• TASK PROMPT
Considering the entries that follow, report how many lines include the string "round", giving the number alone.

[Saved entries]
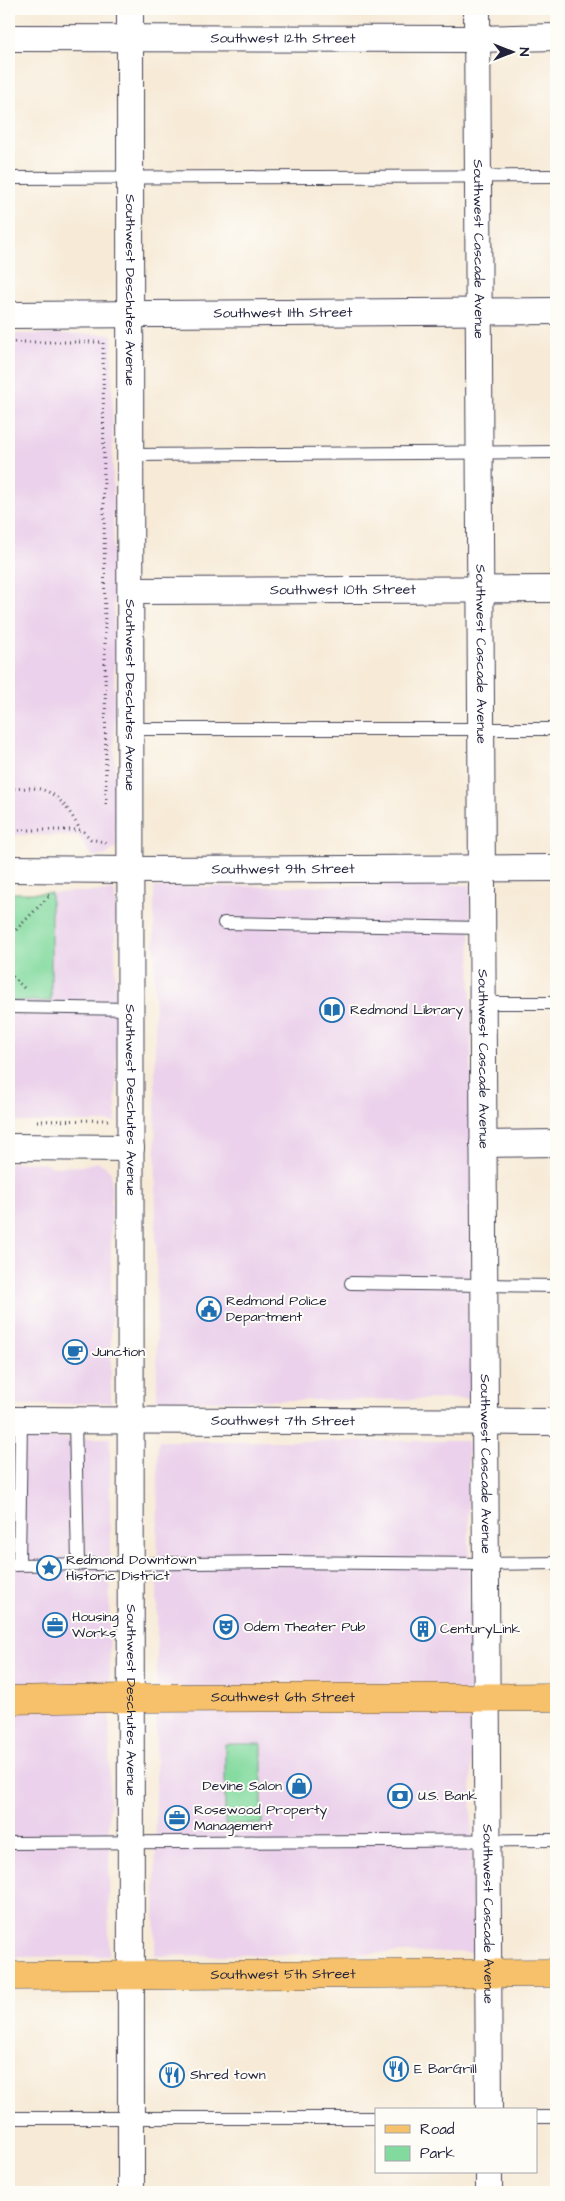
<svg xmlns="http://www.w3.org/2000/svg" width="565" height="2201" viewBox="0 0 565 2201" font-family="'Architects Daughter',sans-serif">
  <rect width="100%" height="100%" fill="#fdfcf7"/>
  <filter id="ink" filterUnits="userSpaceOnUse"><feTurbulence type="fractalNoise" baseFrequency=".02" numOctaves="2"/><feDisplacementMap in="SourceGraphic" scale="10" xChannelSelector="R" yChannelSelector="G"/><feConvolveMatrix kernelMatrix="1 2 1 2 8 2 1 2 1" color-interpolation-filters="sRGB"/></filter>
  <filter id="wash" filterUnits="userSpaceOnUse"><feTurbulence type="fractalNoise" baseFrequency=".0096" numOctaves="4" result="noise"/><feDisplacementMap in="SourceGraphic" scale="20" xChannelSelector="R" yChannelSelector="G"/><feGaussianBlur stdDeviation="1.12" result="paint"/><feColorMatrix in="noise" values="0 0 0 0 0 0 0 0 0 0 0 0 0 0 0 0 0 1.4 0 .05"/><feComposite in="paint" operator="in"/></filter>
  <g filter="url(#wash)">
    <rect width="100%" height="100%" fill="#f7ebd8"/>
    <path fill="#ebd1eb" d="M9,334H112L115,834L117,841L116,847L105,856H92L78,836L9,835Z
      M470,885L473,1399L157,1401L154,887Z
      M115,891L116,1122H9V1001H51V893Z
      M9,1162L42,1163L53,1167L82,1166L97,1162L104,1165L111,1173V1402L9,1406Z
      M110,1438L109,1956L9,1957V1439Z
      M158,1441H468L473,1952L155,1956Z"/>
    <path fill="#83da9f" stroke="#527e6d" d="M9,893H51V1001H9Z
      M225,1744H262V1824H225Z"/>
  </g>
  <g filter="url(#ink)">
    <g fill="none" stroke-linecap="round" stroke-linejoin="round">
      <defs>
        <path id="lane" d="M9,178L556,176
          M131,455L556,452
          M131,729H556
          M224,923L482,928
          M482,1003H556
          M9,1007L131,1009
          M351,1283L556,1286
          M75,1420L78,1564
          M9,1565L274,1562L486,1564L556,1563
          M19,1565L21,1420
          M9,1843L556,1840
          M536,2117H556
          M9,2118H376"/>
        <g id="street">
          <path id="s1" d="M130,9L131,2192"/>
          <path id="s2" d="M477,9L489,2110"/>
          <path id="s3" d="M9,38L477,39L556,37"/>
          <path id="s4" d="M9,315L556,311"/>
          <path id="s5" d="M131,591L556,589"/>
          <path id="s6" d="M9,869L131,870L556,868"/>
          <path d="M483,1144L556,1143"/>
          <path d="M9,1147L131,1148"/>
          <path id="s7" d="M9,1420L556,1422"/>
          <path d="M489,2172V2192"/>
        </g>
        <g id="primary">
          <path id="s8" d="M9,1700C191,1695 374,1699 556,1697"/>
          <path id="s9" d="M9,1976L556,1973"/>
        </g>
      </defs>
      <use href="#lane" stroke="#424053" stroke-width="14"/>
      <use href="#street" stroke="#424053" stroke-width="28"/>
      <use href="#primary" stroke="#424053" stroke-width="29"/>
      <path stroke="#424053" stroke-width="3" stroke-dasharray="1 4" stroke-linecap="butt" d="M9,342H103L106,804
        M9,789C18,789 31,787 40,789C59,793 72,814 80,830
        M9,830H82L91,839L108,843
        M9,937L50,895H48
        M9,973L26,990
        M37,1121L108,1120"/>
      <use href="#lane" stroke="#fff" stroke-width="12"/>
      <use href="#street" stroke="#fff" stroke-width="26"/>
      <use href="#primary" stroke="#f6c16b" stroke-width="28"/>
    </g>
  </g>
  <defs>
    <symbol id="library-ring" viewBox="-11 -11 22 22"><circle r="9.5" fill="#fdfcf7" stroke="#1f6fb2" stroke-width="1.5"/><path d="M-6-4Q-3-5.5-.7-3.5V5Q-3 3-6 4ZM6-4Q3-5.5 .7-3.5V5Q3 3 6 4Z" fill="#1f6fb2"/></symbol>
    <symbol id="civic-ring" viewBox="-11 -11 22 22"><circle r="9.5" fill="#fdfcf7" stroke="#1f6fb2" stroke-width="1.5"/><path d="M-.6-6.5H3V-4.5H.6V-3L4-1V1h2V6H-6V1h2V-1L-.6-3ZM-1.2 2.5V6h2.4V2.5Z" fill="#1f6fb2"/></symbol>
    <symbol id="cafe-ring" viewBox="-11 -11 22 22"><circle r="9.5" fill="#fdfcf7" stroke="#1f6fb2" stroke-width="1.5"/><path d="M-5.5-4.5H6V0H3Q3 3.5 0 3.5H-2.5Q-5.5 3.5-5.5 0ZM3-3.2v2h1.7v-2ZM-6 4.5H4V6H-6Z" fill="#1f6fb2"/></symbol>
    <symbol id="sight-ring" viewBox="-11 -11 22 22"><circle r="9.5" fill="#fdfcf7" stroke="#1f6fb2" stroke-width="1.5"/><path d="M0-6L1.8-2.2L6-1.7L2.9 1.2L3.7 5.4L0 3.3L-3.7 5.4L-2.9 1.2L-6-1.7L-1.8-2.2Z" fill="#1f6fb2"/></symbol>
    <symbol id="office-ring" viewBox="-11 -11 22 22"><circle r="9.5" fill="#fdfcf7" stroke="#1f6fb2" stroke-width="1.5"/><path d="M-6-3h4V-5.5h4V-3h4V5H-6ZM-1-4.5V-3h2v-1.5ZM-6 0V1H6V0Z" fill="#1f6fb2"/></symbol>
    <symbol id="theatre-ring" viewBox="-11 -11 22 22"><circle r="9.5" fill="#fdfcf7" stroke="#1f6fb2" stroke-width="1.5"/><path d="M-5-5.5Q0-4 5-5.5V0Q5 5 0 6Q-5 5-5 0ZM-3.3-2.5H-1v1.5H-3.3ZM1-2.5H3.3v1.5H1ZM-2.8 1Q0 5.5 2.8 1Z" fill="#1f6fb2"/></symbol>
    <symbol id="building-ring" viewBox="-11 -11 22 22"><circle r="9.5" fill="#fdfcf7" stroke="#1f6fb2" stroke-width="1.5"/><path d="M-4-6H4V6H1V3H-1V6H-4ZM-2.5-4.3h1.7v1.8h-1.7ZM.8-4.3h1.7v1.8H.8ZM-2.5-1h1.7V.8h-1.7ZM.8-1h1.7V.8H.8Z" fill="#1f6fb2"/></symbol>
    <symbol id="shop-ring" viewBox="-11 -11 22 22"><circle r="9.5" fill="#fdfcf7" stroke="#1f6fb2" stroke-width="1.5"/><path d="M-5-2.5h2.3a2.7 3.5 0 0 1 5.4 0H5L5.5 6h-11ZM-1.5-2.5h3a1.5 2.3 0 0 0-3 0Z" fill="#1f6fb2"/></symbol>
    <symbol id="bank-ring" viewBox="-11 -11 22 22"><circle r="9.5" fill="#fdfcf7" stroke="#1f6fb2" stroke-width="1.5"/><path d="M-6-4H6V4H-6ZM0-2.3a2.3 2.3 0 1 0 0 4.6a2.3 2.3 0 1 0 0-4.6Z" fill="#1f6fb2"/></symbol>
    <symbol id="restaurant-ring" viewBox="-11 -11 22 22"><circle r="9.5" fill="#fdfcf7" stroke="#1f6fb2" stroke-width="1.5"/><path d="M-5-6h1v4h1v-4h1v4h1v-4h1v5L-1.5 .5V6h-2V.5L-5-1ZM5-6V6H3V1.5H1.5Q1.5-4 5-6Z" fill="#1f6fb2"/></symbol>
  </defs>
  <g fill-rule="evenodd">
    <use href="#library-ring" x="318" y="996" width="28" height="28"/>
    <use href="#civic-ring" x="195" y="1295" width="28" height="28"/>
    <use href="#cafe-ring" x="61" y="1338" width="28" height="28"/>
    <use href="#sight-ring" x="35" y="1554" width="28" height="28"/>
    <use href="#office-ring" x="41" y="1611" width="28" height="28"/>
    <use href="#theatre-ring" x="212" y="1613" width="28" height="28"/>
    <use href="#building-ring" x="409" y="1615" width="28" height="28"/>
    <use href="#shop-ring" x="285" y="1772" width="28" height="28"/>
    <use href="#bank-ring" x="386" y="1782" width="28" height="28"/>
    <use href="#office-ring" x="163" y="1804" width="28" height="28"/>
    <use href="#restaurant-ring" x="382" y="2055" width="28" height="28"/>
    <use href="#restaurant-ring" x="158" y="2061" width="28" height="28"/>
  </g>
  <g text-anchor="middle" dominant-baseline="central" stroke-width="4" stroke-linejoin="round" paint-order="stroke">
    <g font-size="14" fill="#22223b" stroke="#fdfcf7">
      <text stroke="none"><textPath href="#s3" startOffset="274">Southwest 12th Street</textPath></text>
      <text stroke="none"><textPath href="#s2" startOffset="240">Southwest Cascade Avenue</textPath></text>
      <text stroke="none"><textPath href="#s1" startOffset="281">Southwest Deschutes Avenue</textPath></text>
      <text stroke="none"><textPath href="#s4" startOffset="274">Southwest 11th Street</textPath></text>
      <text stroke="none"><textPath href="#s5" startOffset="212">Southwest 10th Street</textPath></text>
      <text stroke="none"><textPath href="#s2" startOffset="645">Southwest Cascade Avenue</textPath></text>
      <text stroke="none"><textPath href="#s1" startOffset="686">Southwest Deschutes Avenue</textPath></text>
      <text stroke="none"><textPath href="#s6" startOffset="274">Southwest 9th Street</textPath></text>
      <text stroke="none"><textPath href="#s2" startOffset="1050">Southwest Cascade Avenue</textPath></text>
      <text stroke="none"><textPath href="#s1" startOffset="1091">Southwest Deschutes Avenue</textPath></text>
      <text stroke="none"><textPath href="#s7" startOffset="274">Southwest 7th Street</textPath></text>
      <text stroke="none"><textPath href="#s2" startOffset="1455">Southwest Cascade Avenue</textPath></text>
      <text stroke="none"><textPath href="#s8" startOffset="274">Southwest 6th Street</textPath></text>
      <text stroke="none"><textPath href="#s1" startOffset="1691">Southwest Deschutes Avenue</textPath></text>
      <text stroke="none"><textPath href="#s2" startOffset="1905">Southwest Cascade Avenue</textPath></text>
      <text stroke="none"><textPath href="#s9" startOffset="274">Southwest 5th Street</textPath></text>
    </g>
    <g font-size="14" fill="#22223b" stroke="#fdfcf7" text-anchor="start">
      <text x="350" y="1010">Redmond Library</text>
      <text x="226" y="1301">Redmond Police<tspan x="226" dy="16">Department</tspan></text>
      <text x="92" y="1352">Junction</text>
      <text x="66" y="1560">Redmond Downtown<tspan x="66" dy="16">Historic District</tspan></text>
      <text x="72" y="1617">Housing<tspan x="72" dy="16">Works</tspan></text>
      <text x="244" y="1627">Odem Theater Pub</text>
      <text x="440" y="1629">CenturyLink</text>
      <text x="282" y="1786" text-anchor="end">Devine Salon</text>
      <text x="418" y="1796">U.S. Bank</text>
      <text x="194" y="1810">Rosewood Property<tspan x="194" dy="16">Management</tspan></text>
      <text x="414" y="2069">E BarGrill</text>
      <text x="190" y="2075">Shred town</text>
    </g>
  </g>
  <rect width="565" height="2201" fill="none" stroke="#fdfcf7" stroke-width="30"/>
  <rect x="375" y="2108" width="162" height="65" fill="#fdfcf7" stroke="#a5a5ac"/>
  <rect x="385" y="2125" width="25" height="8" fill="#f6c16b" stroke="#a5a5ac"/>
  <text x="420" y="2134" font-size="15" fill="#22223b">Road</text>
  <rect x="385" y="2146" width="25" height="15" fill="#83da9f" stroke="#a5a5ac"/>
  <text x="420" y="2158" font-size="15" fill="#22223b">Park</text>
  <g transform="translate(512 52) rotate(90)" stroke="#fdfcf7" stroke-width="4" paint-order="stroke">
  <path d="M0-4L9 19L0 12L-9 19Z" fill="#22223b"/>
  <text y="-8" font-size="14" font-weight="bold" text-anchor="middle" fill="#22223b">N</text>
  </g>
</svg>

• OUTPUT BELOW
2